Wi-Fi networks (sometimes called by their technical name 802.11) allow people to wirelessly connect devices to the Internet, such as smartphones, gaming consoles, tablets, and laptops. Because Wi-Fi networks are simple to setup, many people install their own Wi-Fi networks at home. However, many home Wi-Fi networks are configured insecurely, allowing strangers or unauthorized people to easily access your home network or anonymously abuse your Internet connection. To ensure you have a safe and secure home Wi-Fi network, here are a few simple steps you should take.
Your Wi-Fi network is controlled by something called a Wi-Fi access point. This is a physical device you can buy at your local electronics store or that may be built into your Internet router. The access point is what wirelessly connects your devices to the Internet. One of the first steps to securing your Wi-Fi network is limiting who can administer your Wi-Fi access point and how they can access it. We recommend you take the following steps when configuring your Wi-Fi access point for the first time.
- For many Wi-Fi access points, the default administrator login and password is well known. In fact, these default accounts can often be found listed on the Internet. So be sure to change the default administrator login and password to something that only you know.
- For administrative access to your Wi-Fi access point, we recommend you disable wireless access and instead require a physical network connection, such as using an Ethernet cable. If you must have wireless administrative access, then at a minimum disable HTTP access and require HTTPS, which supports encryption.
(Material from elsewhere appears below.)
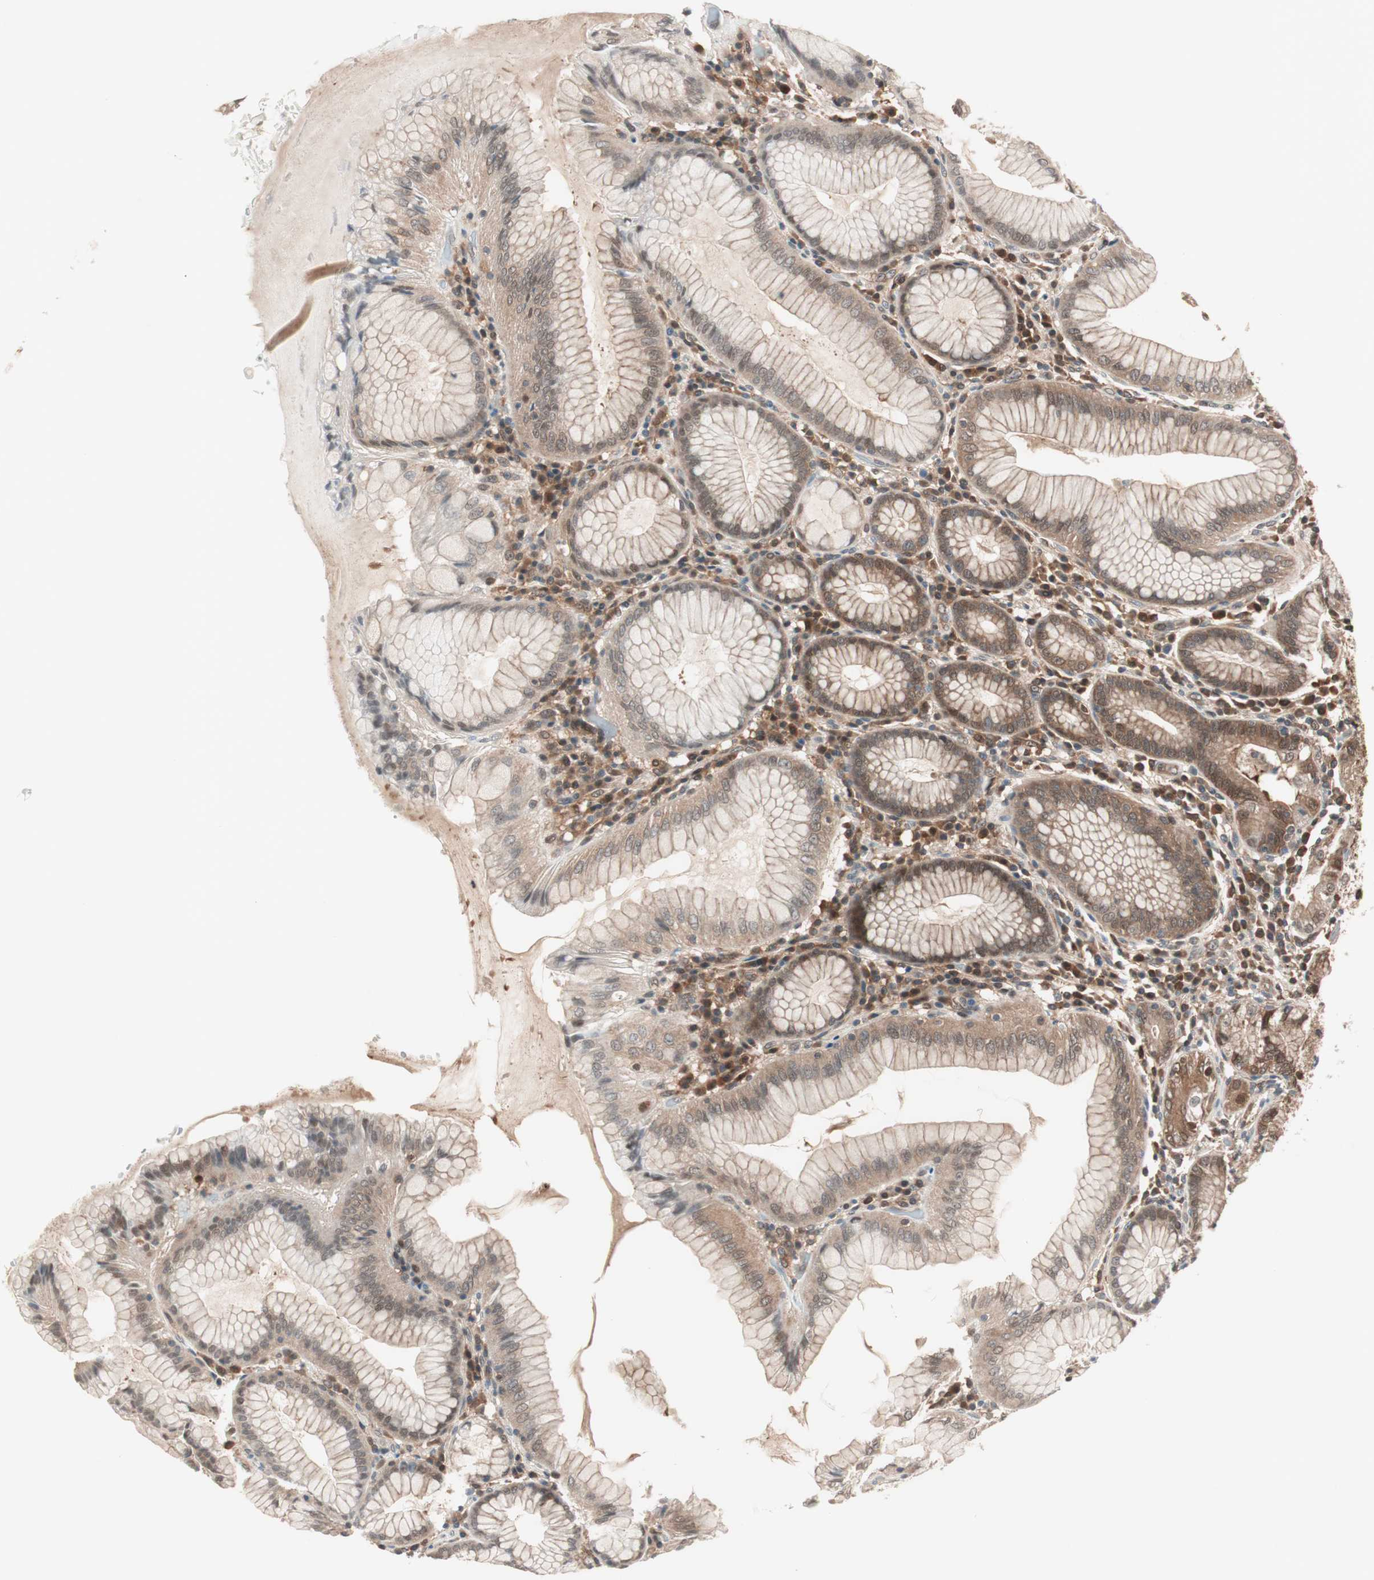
{"staining": {"intensity": "strong", "quantity": ">75%", "location": "cytoplasmic/membranous,nuclear"}, "tissue": "stomach", "cell_type": "Glandular cells", "image_type": "normal", "snomed": [{"axis": "morphology", "description": "Normal tissue, NOS"}, {"axis": "topography", "description": "Stomach, lower"}], "caption": "High-magnification brightfield microscopy of benign stomach stained with DAB (brown) and counterstained with hematoxylin (blue). glandular cells exhibit strong cytoplasmic/membranous,nuclear expression is seen in approximately>75% of cells. Nuclei are stained in blue.", "gene": "GALT", "patient": {"sex": "female", "age": 76}}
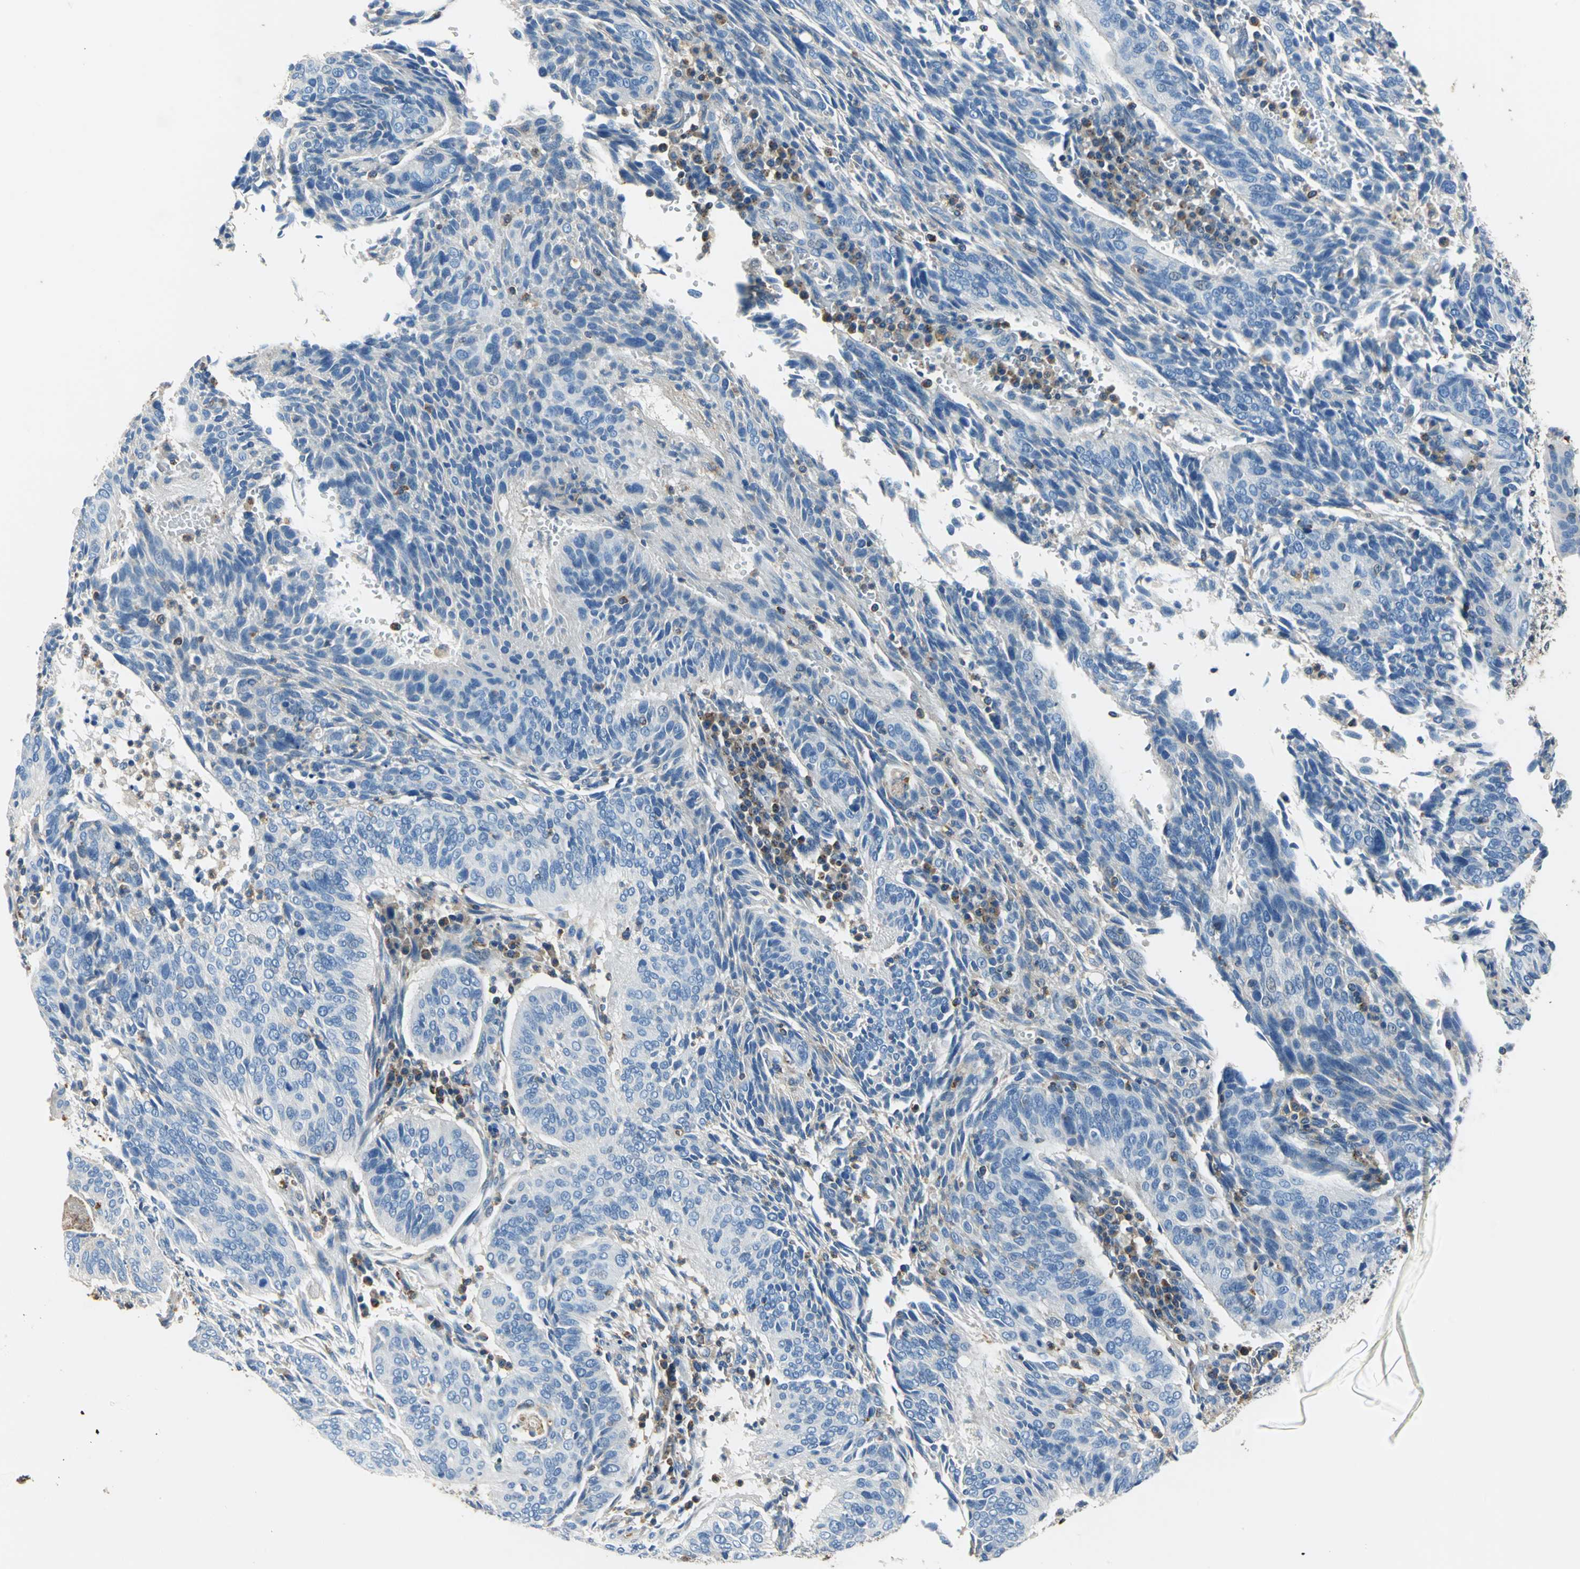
{"staining": {"intensity": "negative", "quantity": "none", "location": "none"}, "tissue": "cervical cancer", "cell_type": "Tumor cells", "image_type": "cancer", "snomed": [{"axis": "morphology", "description": "Squamous cell carcinoma, NOS"}, {"axis": "topography", "description": "Cervix"}], "caption": "DAB immunohistochemical staining of cervical cancer (squamous cell carcinoma) exhibits no significant expression in tumor cells.", "gene": "SEPTIN6", "patient": {"sex": "female", "age": 39}}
SETTING YOUR WI-FI NETWORK NAME
Another option you will need to configure is the name of your Wi-Fi network (often called SSID). This is the name your devices will see when they search for local Wi-Fi networks. We recommend changing your default Wi-Fi network name. Give your network name something unique so you can easily identify it, but make sure it does not contain any personal information. Also, there is little value in configuring your Wi-Fi network as hidden (or nonbroadcast). Today most Wi-Fi scanning tools or any skilled attacker can easily discover the details of a hidden network. The recommended option is to leave your Wi-Fi network visible, but secure it using the other steps covered in this newsletter.
ENCRYPTION & AUTHENTICATION
The next step is to ensure that only people you know and trust can connect to and use your Wi-Fi network and that those connections are encrypted. We want to be sure that neighbors or nearby strangers cannot connect to or monitor your Wi-Fi network. Fortunately, these dangers are easily mitigated by simply enabling strong security on your Wi-Fi access point. Currently one of the best options is to use the security mechanism WPA2. By simply enabling this you require a password for people to connect to your Wi-Fi network, and once authenticated, those connections are encrypted. Be sure you do not use older, outdated security methods, such as WEP, or no security at all, which is called an open Wi-Fi network. An open network allows anyone to connect to your Wi-Fi network without any authentication. The recommended encryption method for WPA2 is AES only, versus other options such as TKIP or TKIP+AES.
When configuring the password people will use to connect to your Wi-Fi network, make sure it is different from the administrator password and that the password cannot be easily guessed; we recommend at least 20 characters long. This may sound like a very long password, but remember you most likely have to enter it only once for each of your devices, as they will store and remember the password for future network access. If your Wi-Fi access point is in a physically secure location and only trusted members of your family have access to it, one option may be to tape the user password to the bottom of the Wi-Fi access point for easy recall. Remember that anyone you have given the password to will have access to your Wi-Fi network, so from time to time you may want to change it.
Finally, we recommend you turn off or disable WPS (Wi-Fi Protected Setup). WPS is a specification designed to ease the process of securely setting up your Wi-Fi access point. At the time of publishing this newsletter, recent vulnerabilities were found that may allow an attacker full access to your wireless network if WPS is enabled.
Once you have your Wi-Fi connection configured, one of the last steps we recommend is configuring your network to use OpenDNS as your DNS servers. When you type a name into your browser, DNS is how your browser knows which server on the Internet to connect to. OpenDNS is a free service that helps ensure you connect only to safe websites. In addition, OpenDNS gives you the ability to manage what websites your family can connect to. If you want to filter and block objectionable material, this is a great resource. The OpenDNS website walks you through step-by-step how to configure your Wi-Fi access point to use OpenDNS.
The key to a secure home Wi-Fi network is making sure only you have administrative access, your communications are encrypted, and that people have to authenticate to use your network.